Took my parents a long time to learn their lesson. Don’t follow a great example of the breed with another of the same breed. They got another German Shephard after Mattie. Well, that worked out. Give me a minute. It didn’t work out in the Irish Setter category.
Maggie was everything Katie was not. Huge, gorgeous in fact, headstrong, not unintelligent but frankly untrainable. Only had her two years. Thinking somebody hijacked her. She was that perfect a specimen. But we kids loved her.
Before she was two, she weighed eighty pounds. I used to wrestle with her with all my might, and she never even bruised me.
And God how she could run. We lived in the country, as I’ve said, and her passion was to chase cars. Ours, the neighbors’, total strangers, she had it in her blood. We were afraid she’d get killed. My mother consulted the Hines’s handyman Nelson. He said, “Get a rope, a long rope, attach it to her collar, and when she gets to the end of it, it will jerk her up short. She’ll learn.”
So we attached the rope to Maggie’s collar and the other end to a giant Sycamore tree. We waited. A pickup truck went by, rattling but hardly speeding. Maggie took off. The rope parted like — no, it didn’t part, it burst — like a 4th of July firecracker. Pop! And it was done. She always came back. Winning was the thing. She wasn’t trying to hitch a ride to San Francisco.
So my mother consulted Nelson again. He said, “Go to Hitchners Hardware. They got chains.” She got a chain. Attach to Maggie, sycamore.
Not even a pop this time. Parted without a sound.
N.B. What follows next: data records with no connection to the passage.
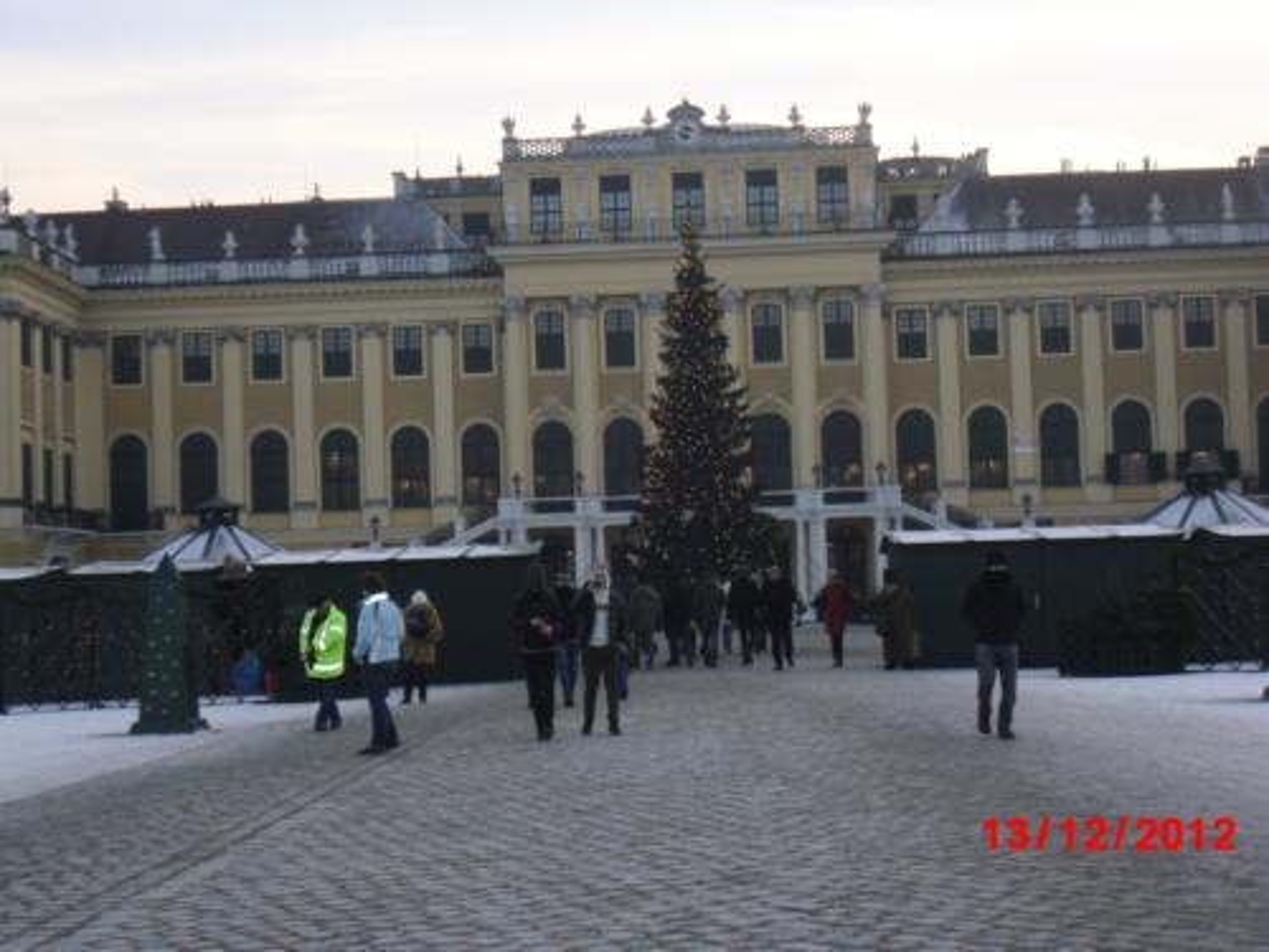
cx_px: 634
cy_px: 476
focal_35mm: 65
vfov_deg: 22.6
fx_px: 2383
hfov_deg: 29.8
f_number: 5.3
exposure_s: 1/125
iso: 200
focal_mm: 11.7
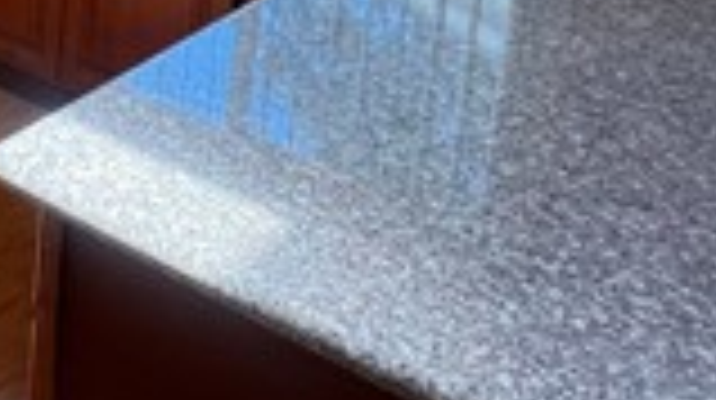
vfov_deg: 18.4
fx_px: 1081
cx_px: -279
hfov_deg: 28.2
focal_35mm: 57
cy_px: -216
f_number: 1.8
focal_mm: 1.57
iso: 160
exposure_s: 1/120
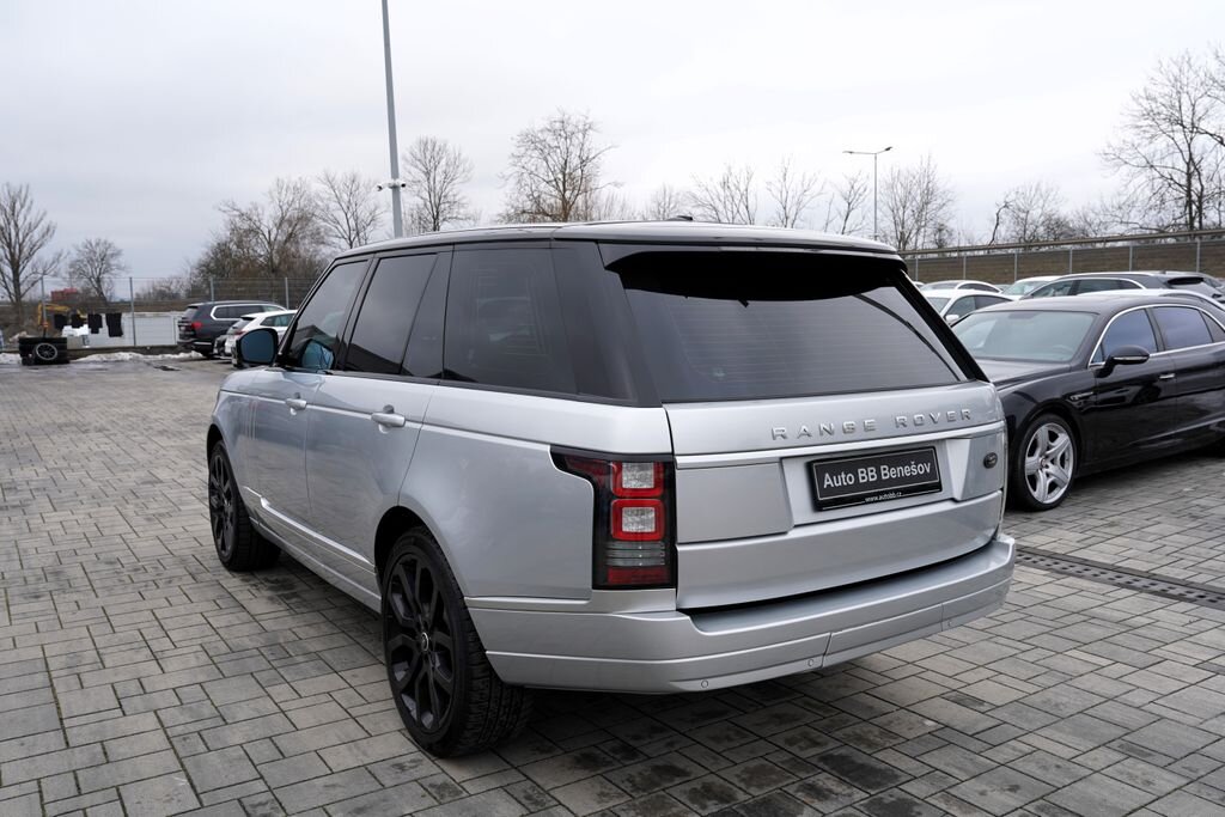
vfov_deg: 45.0
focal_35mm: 29
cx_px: 612
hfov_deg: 63.7
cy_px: 408
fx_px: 987
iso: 100
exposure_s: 1/160
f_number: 6.3
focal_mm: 29
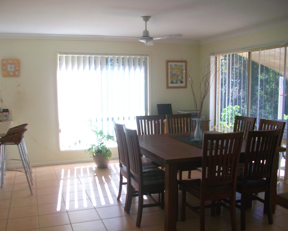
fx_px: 290
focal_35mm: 34
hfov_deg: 52.8
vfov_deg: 43.4
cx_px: 136
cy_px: 116
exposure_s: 1/125
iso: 64
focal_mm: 5.7
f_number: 2.8
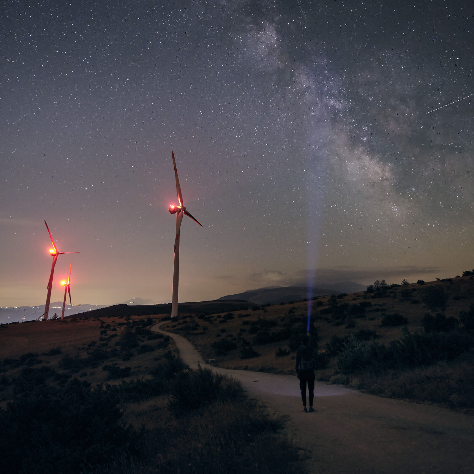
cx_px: 237
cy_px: 166
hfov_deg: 67.3
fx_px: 356
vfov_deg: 65.8
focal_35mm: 23
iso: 1600
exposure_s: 15
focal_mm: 12
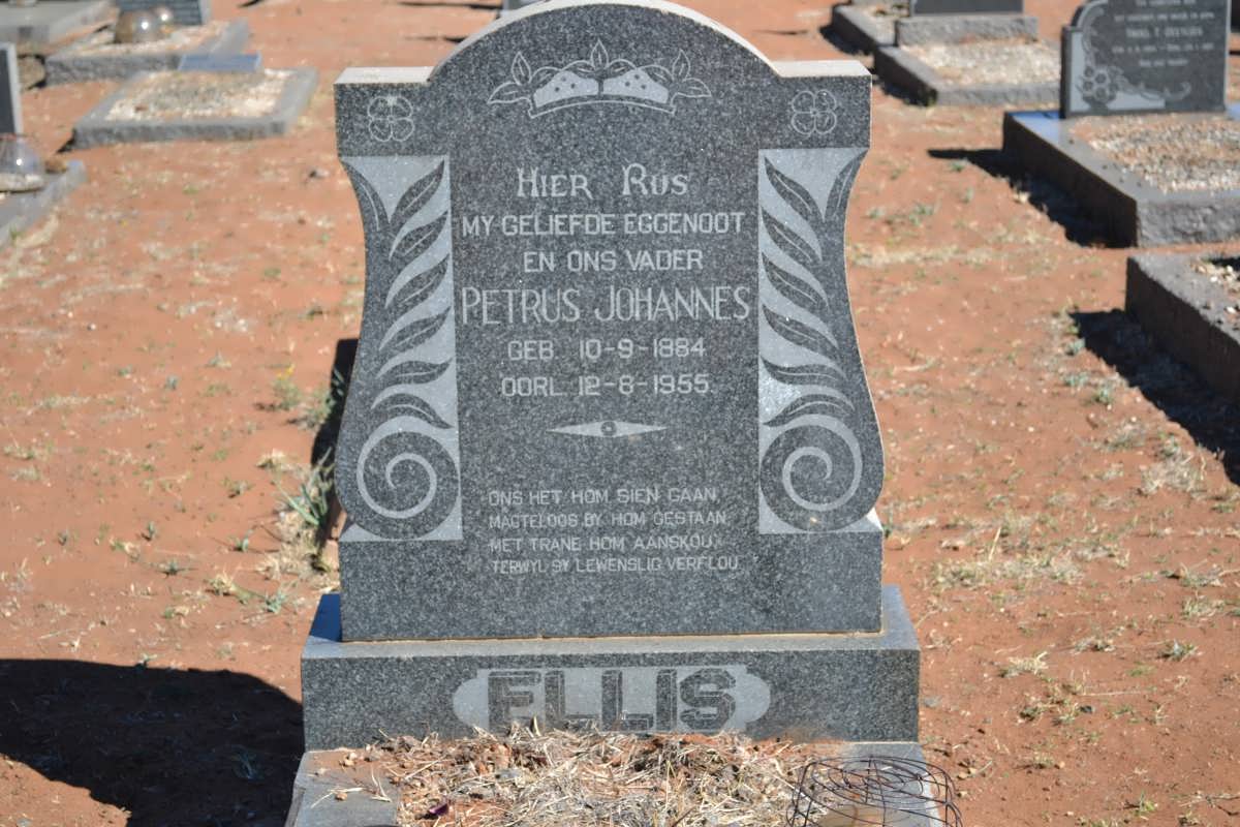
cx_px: 620
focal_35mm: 66
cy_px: 414
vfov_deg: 20.6
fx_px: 2273
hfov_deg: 30.5
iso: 140
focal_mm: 44
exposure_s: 1/125
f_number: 5.6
Second chain, heavier. You know. Serious this time. Maggie through it like butter.
Third chain. Real links this time. Like you’d use on a winch, a tractor, a truck. Buuuuuttttteeeeerrrrr! Done.
So the guy at Hitchners says, “What kinda animal you got, lady? Don’t got a bigger chain.”
We gave up on the car chasing. My last beautiful memory of Maggie. Huge snowstorm. No power at all in Greenwich Township. So we had to make a run for it to Salem, home of impervious grandparents. We load the four of us and supplies in the car, reserving space for Maggie.
No. She’d prefer to chase.
One, two, three, four miles of icy roads she chased us at about 40 mph. We could look back and see her, beautiful and bent on her mission the whole way. Nobody loves greyhounds more than I do, but no grey could have kept up with Maggie that day. My dad was stubborn. But even he knew when to quit. There was a crossroad ahead of us we needed to go through. He turned right and waited. One minute, two. Maggie went galloping through on three legs without ever seeing us.
The intersection was the crest of a shallow hill. When Maggie hit the crest, she could see she had lost us and she stopped. She turned around. When dad restarted the motor and beckoned her in, she came like a lamb.
Only months later that she disappeared without a trace. We looked and looked and looked, but they don’t put Irish Setters on milk cartons. Wish they did. To this day. Loved that girl.